Interactions between algal-bacterial populations and trace metals in fjord surface waters during a nutrient-stimulated summer bloom

We examined how variations in algal-bacterial community structure relate to Cu, Zn, and Mn speciation during a diatom-rich bloom that was induced by daily additions of inorganic macronutrients to fjord waters in August 2002. The experiments were carried out in 11-m(3) floating mesocosm bags deployed in the Rauneljord, near Bergen, Norway, and operated in a chemostat (flow-through) mode. Copper speciation was controlled by the formation of very strong organic complexes (log K-1' = 15.2-15.8; log K-2' = 13.0-13.4) whose likely source was the cyanobacterium Synechococcus sp. Strong ligand concentrations were comparable to dissolved Cu levels.
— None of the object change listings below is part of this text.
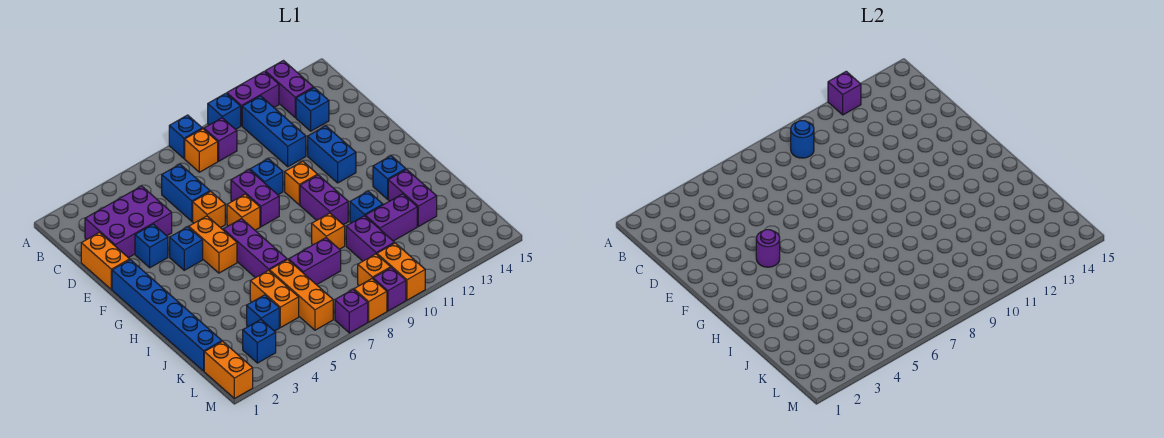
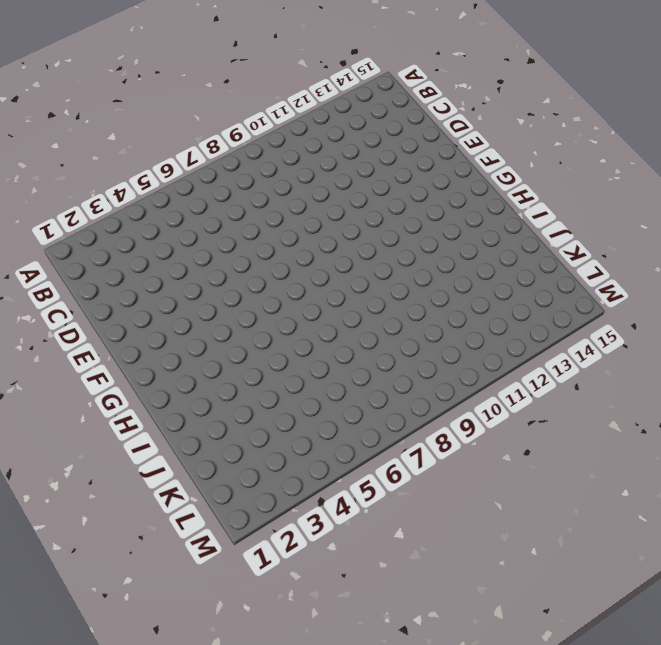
none -> blue 1x1 brick [169,115,202,159]
none -> blue 1x1 brick [208,93,241,129]
none -> purple 1x2 brick [227,71,279,126]
none -> purple 1x2 brick [265,61,314,118]

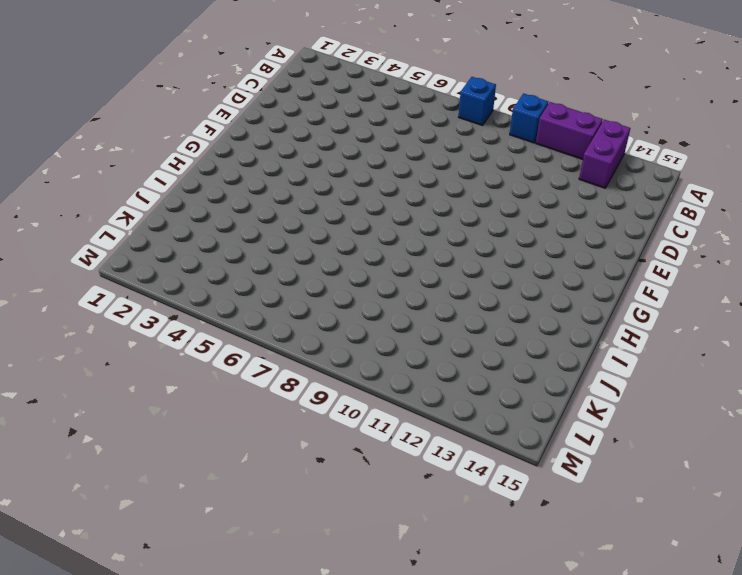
none -> orange 1x1 brick [185,129,218,172]
none -> purple 1x1 brick [204,118,237,161]
none -> blue 1x3 brick [242,96,306,167]
none -> purple 2x3 brick [85,186,172,258]

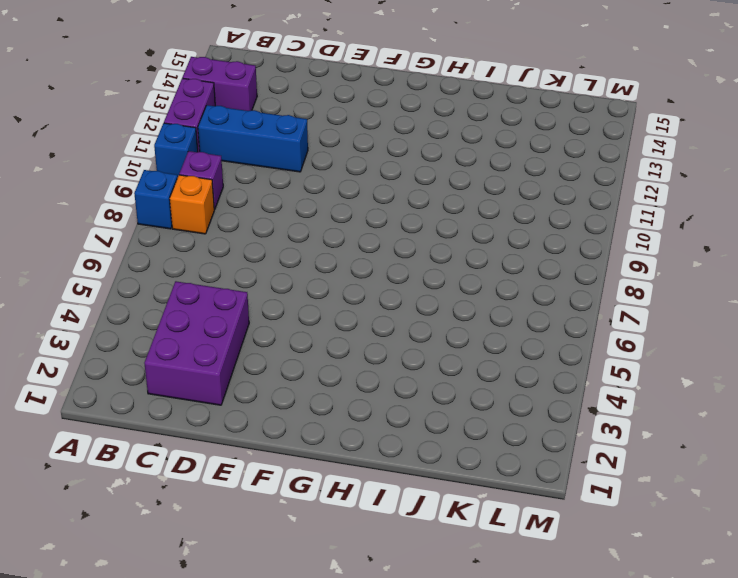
none -> blue 1x2 brick [162,164,210,221]
none -> blue 1x1 brick [296,88,329,131]
none -> orange 1x2 brick [81,232,130,290]
none -> blue 1x1 brick [135,224,168,268]

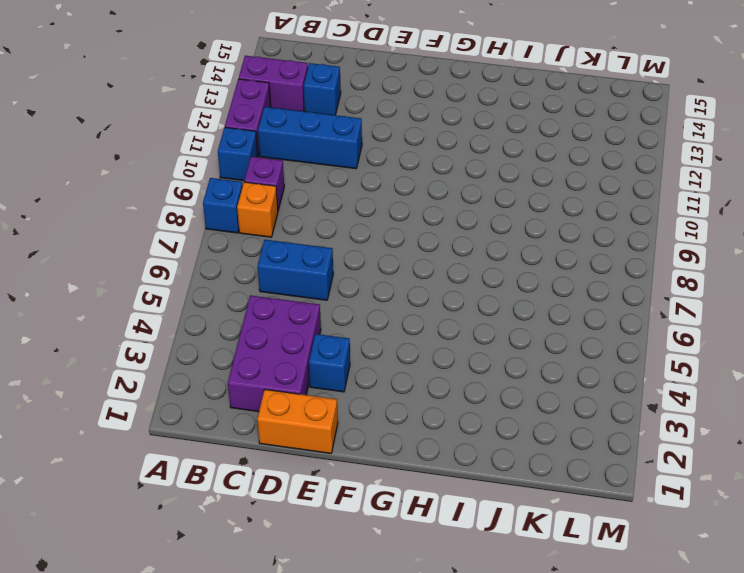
none -> orange 1x1 brick [193,191,225,228]
none -> purple 1x2 brick [231,170,279,227]
none -> blue 1x1 brick [250,159,283,195]
none -> blue 1x2 brick [308,126,356,183]

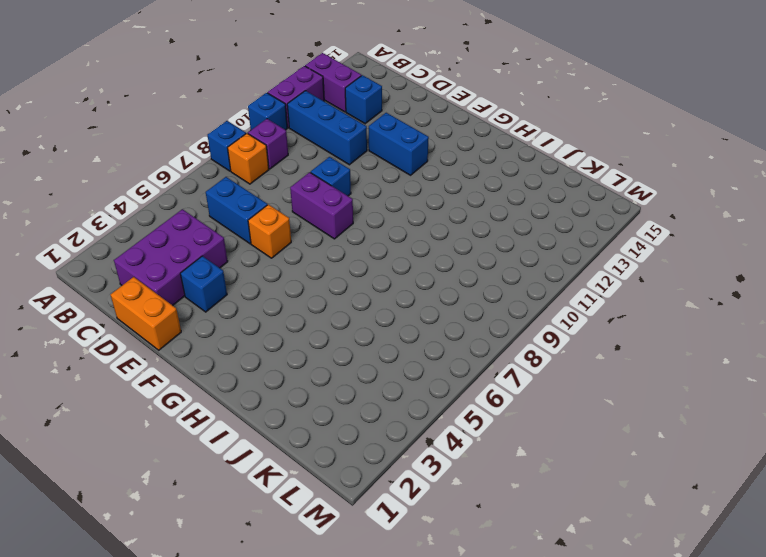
none -> blue 1x6 brick [112,260,222,371]
none -> blue 1x1 brick [170,227,203,270]
none -> orange 1x2 brick [189,216,237,273]
none -> orange 1x1 brick [227,194,260,230]

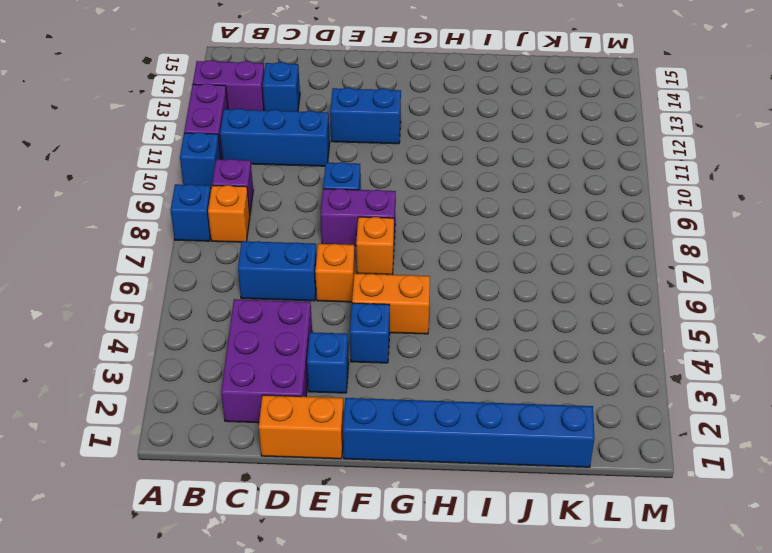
none -> orange 1x1 brick [285,161,318,205]
none -> purple 1x3 brick [223,219,287,278]
none -> purple 1x2 brick [300,175,348,225]
none -> blue 1x1 brick [373,156,406,199]

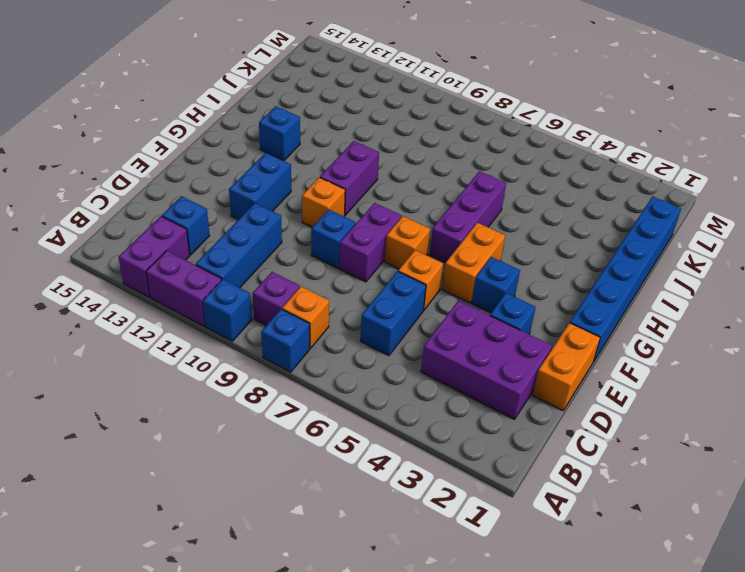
none -> orange 1x1 brick [312,213,345,249]
none -> blue 1x1 brick [350,191,383,223]
none -> purple 1x2 brick [388,169,437,227]
none -> orange 1x2 brick [250,270,299,328]

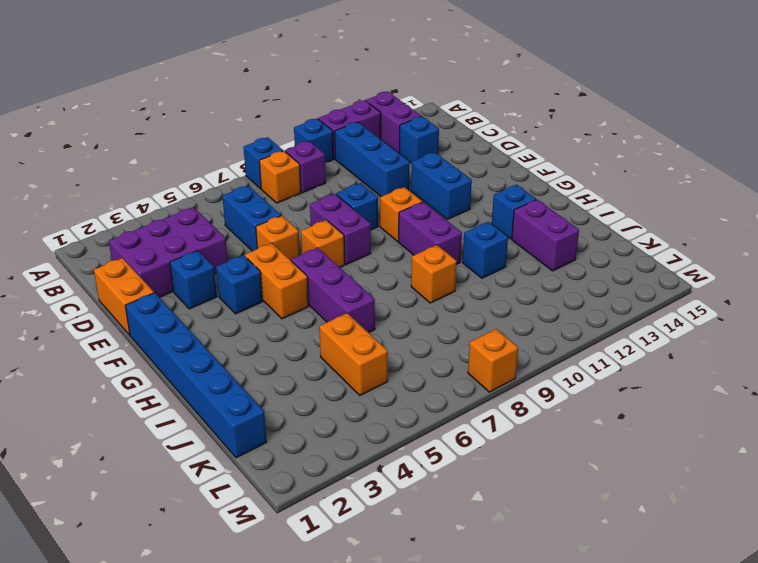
none -> orange 1x3 brick [270,260,333,330]
none -> purple 1x2 brick [289,238,341,285]
none -> purple 1x2 brick [346,216,394,261]
none -> purple 1x2 brick [365,194,417,241]

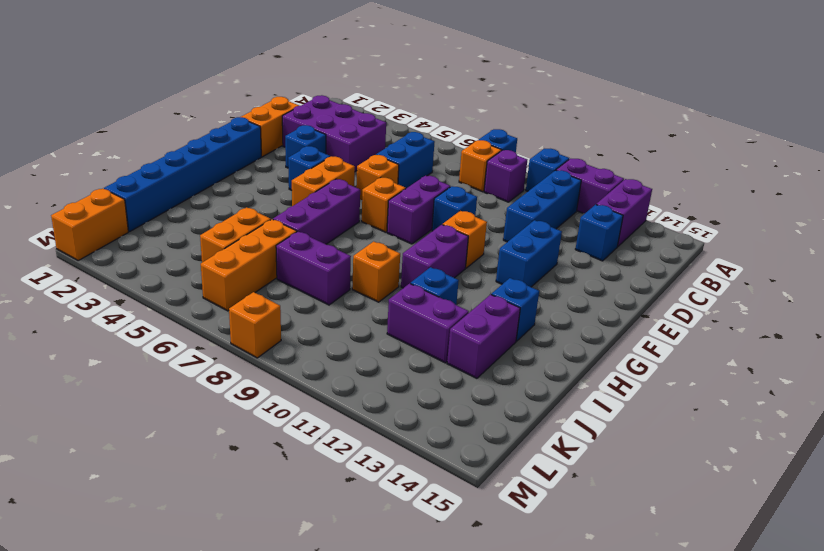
none -> purple 1x2 brick [346,216,394,261]
none -> blue 1x1 brick [247,295,279,331]
none -> blue 1x1 brick [243,320,276,363]
none -> orange 1x1 brick [358,254,391,286]

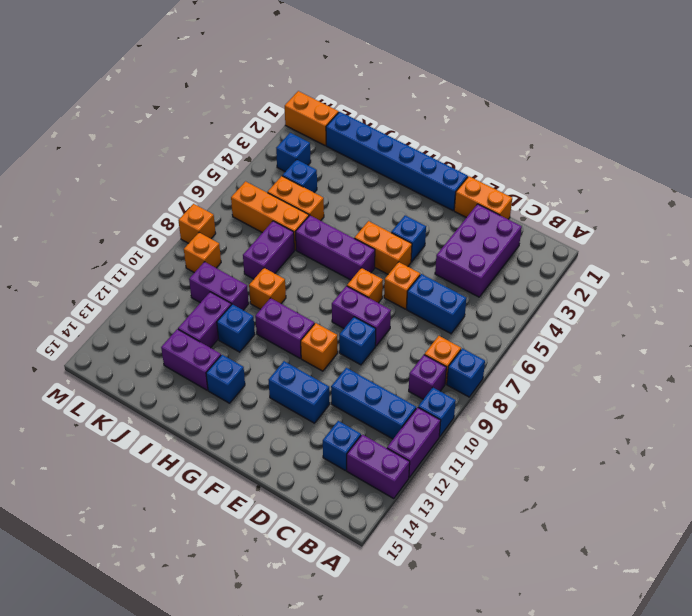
none -> blue 1x1 brick [135,224,168,268]
none -> orange 1x2 brick [377,243,425,300]
none -> purple 1x1 brick [335,290,368,333]
none -> purple 1x1 brick [373,268,406,311]

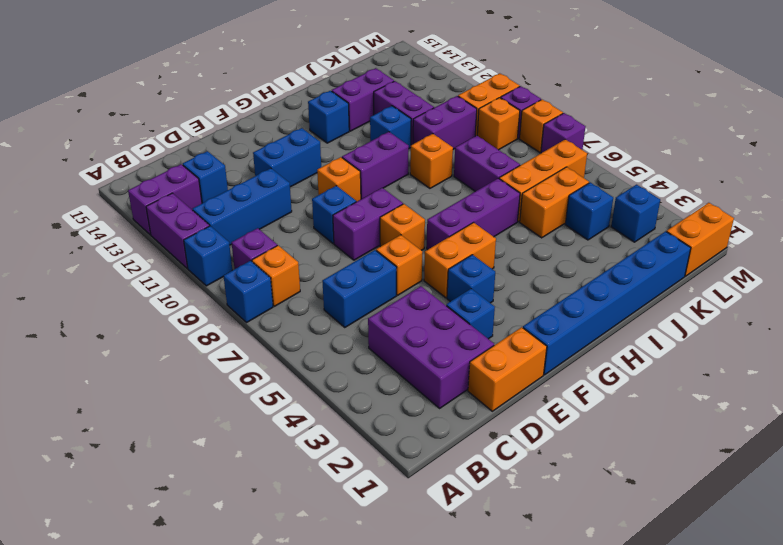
none -> purple 1x1 brick [828,71,861,115]
none -> blue 1x1 round brick [791,121,814,158]
none -> purple 1x1 round brick [756,230,780,267]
This covariation kept the free Cu2+ concentration within the range of 10(-12.4) to 10(-11.2) mol L-1, i.e., below the toxicity threshold for Synechococcus. Weaker ligands (log K-3' = 8.2-9.4) were released during-and up to 4 d following-the exponential growth of algae. During this period, the weaker Cu-binding ligands appeared to have the same source or production process as the proteinlike fluorophores detected in these coastal waters. Zinc speciation was controlled by complexation with a single class of organic ligands that appeared to be released inadvertently upon the death and/or grazing of phytoplankton. Labile manganese fluctuations were inversely synchronized with the abundance of heterotrophic bacteria until the coastal waters experienced a massive rain event on day 17 of the experiment. The rainfall, which was a source of nitrogen and micronutrients, appeared to stimulate the growth of larger cells (diatoms) but to inhibit that of the smaller cells (heterotrophic bacteria and cyanobacteria).